---------- Collected material ----------

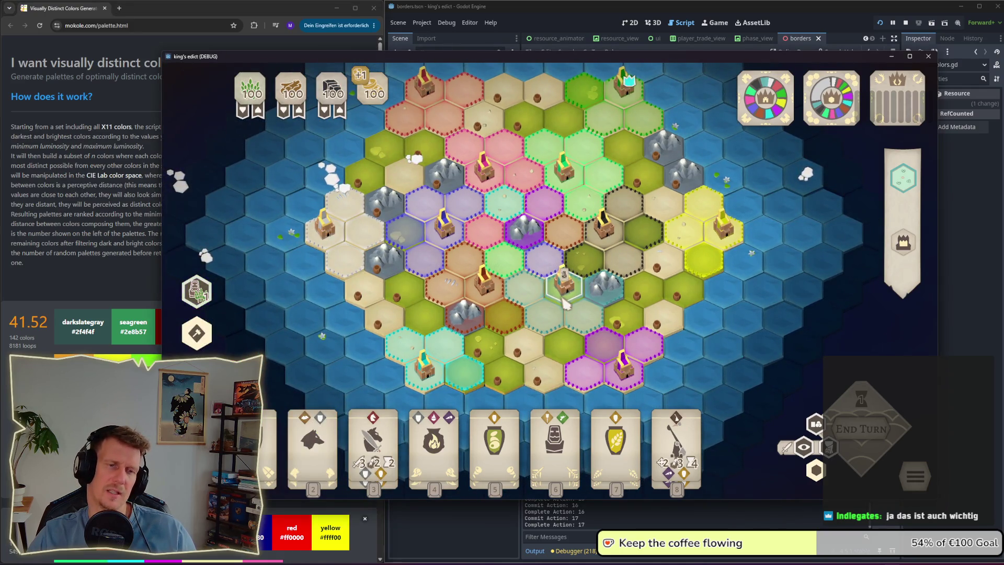
{"action": "key", "text": "alt+Tab"}
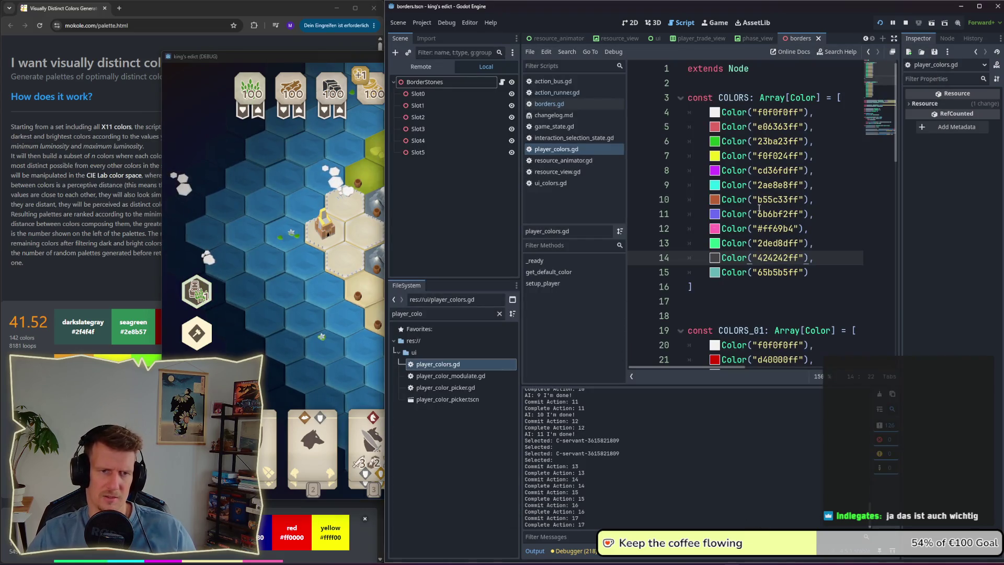
{"action": "left_click", "coordinate": [714, 273]}
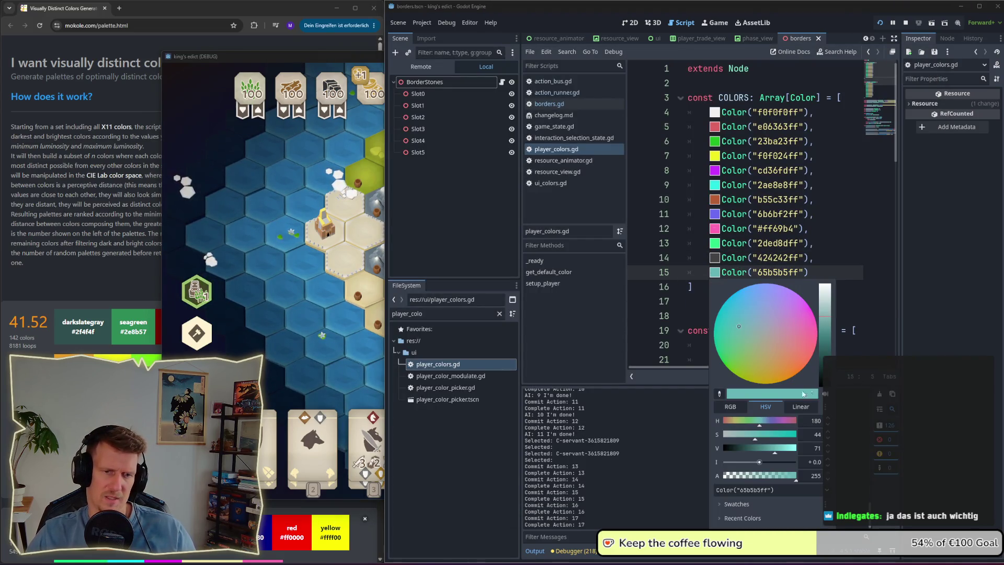
{"action": "left_click_drag", "start_coordinate": [774, 451], "coordinate": [784, 451]}
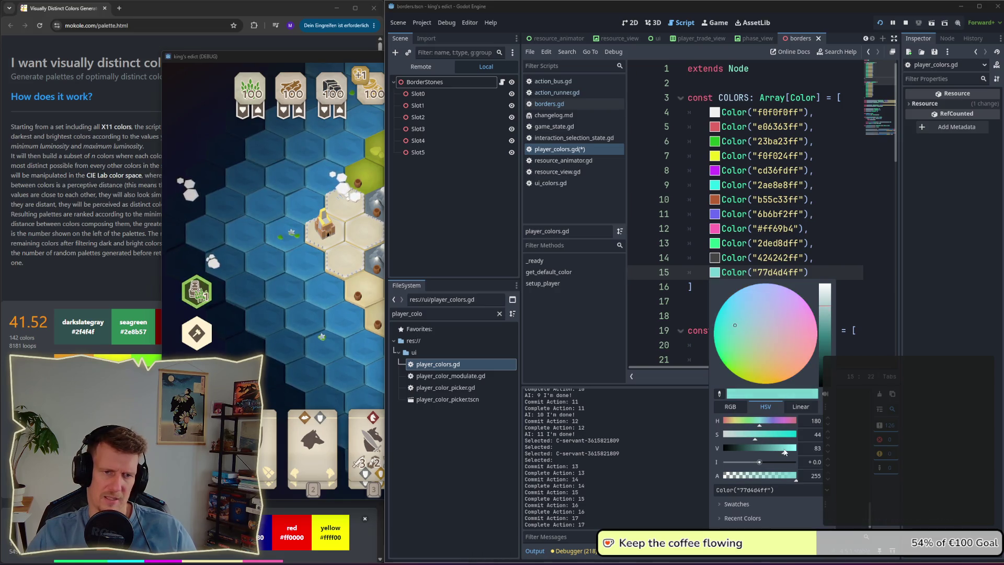
{"action": "left_click", "coordinate": [851, 462]}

----------

**Exercise brief**
Wherever an image sits in the data, omit it; everything else must be copied exactly.

**Response area**
{"action": "key", "text": "alt+Tab"}
{"action": "left_click", "coordinate": [714, 273]}
{"action": "left_click_drag", "start_coordinate": [774, 451], "coordinate": [784, 451]}
{"action": "left_click", "coordinate": [851, 462]}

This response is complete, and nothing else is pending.